In practice, implementing work requirements has the same impact on enrollment as cutting benefits. Like how tariffs are essentially sales taxes, in their simplest forms we can understand what these policies are and what their goals are, and most importantly what the tradeoffs are in implementing these policies. Looking at these work requirements through this lens, we can ask the straightforward economic question “do the benefits of cutting SNAP benefits outweigh the costs?”
We can pretty easily understand what the benefits of cutting this program are: it reduces government spending, which we know creates drag on the economy.

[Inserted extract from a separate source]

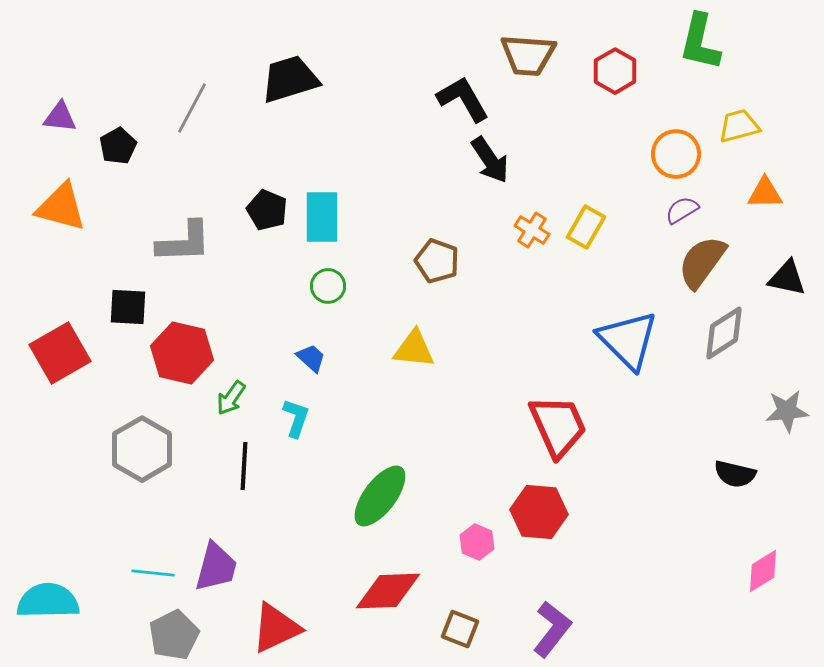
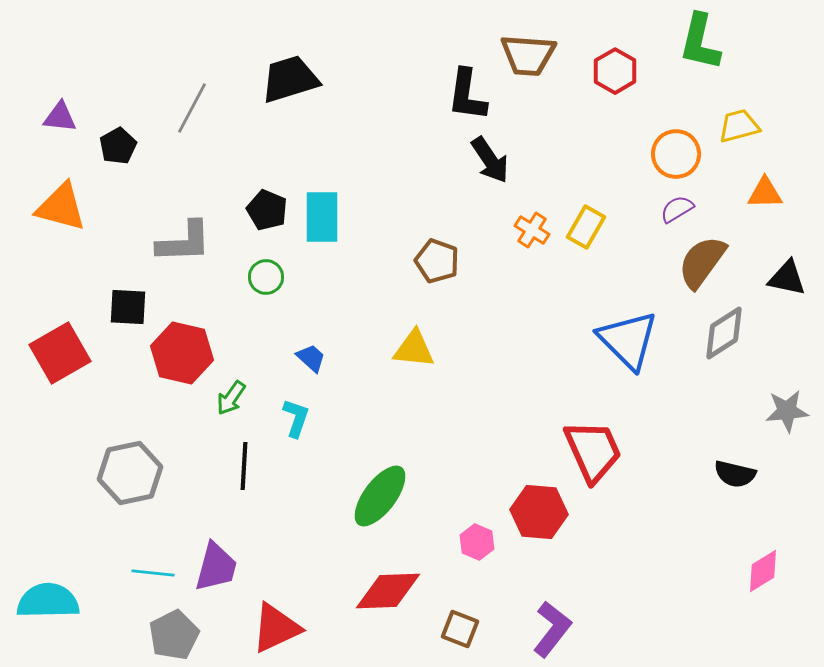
black L-shape at (463, 99): moved 4 px right, 4 px up; rotated 142 degrees counterclockwise
purple semicircle at (682, 210): moved 5 px left, 1 px up
green circle at (328, 286): moved 62 px left, 9 px up
red trapezoid at (558, 426): moved 35 px right, 25 px down
gray hexagon at (142, 449): moved 12 px left, 24 px down; rotated 18 degrees clockwise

However, we now have lost information about what the costs of these cuts are going to end up being.
Advocates who work every day in this space might be able to collect their own data, or we might come up with estimation methods that are good enough to get an idea of what the costs of these cuts are, but it is undeniable that the quality of our information has just gone down significantly without our top federal source of information about food insecurity.
Not only do we lose our ability to fully understand the impacts of a timely federal policy change, analysts will no longer be able to study the impacts of other policy changes across the country.
Earlier this week, I was speaking to a group of students in a local MBA program about the future of work. Our conversation was focused almost exclusively on how access to data has been increasing over the years and how using all of this information in an intelligent way was going to be critical to their success going forward.
One student asked me near the end about how we answer questions in situations where we don’t have good data (in particular, she was interested in the lack of self-reported wellbeing data in the U.S.). I told her that this is one of the biggest roadblocks that analysts face.
We can collect new primary data, though this is often resource-intensive. We can also use proxy variables, which are related, measurable variables that can serve as an indirect stand-in for the variable of interest. Another option is to use imputation techniques to estimate and fill in missing values, or to shift to qualitative analysis like interviews or case studies, though these methods don’t allow us to fully understand the picture. Ultimately though, quantitative analysis is dependent on data.
When we have less information we end up making worse decisions on average. Removing a key data source because it might make one policy look bad is shortsighted. Policy analysis is not about deciding whether or not policy is good or bad, it is about understanding outcomes and informing future decisions. This decision makes everyone’s jobs more difficult.